[Data for processing]

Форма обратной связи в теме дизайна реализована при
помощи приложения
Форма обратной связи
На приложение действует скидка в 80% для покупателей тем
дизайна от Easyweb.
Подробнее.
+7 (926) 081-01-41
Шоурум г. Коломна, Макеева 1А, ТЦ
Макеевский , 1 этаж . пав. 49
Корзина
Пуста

[/Data for processing]

Job:
Exactly how many lines in the data above hold "Форма"? State that number only.

Solution to this exercise:
2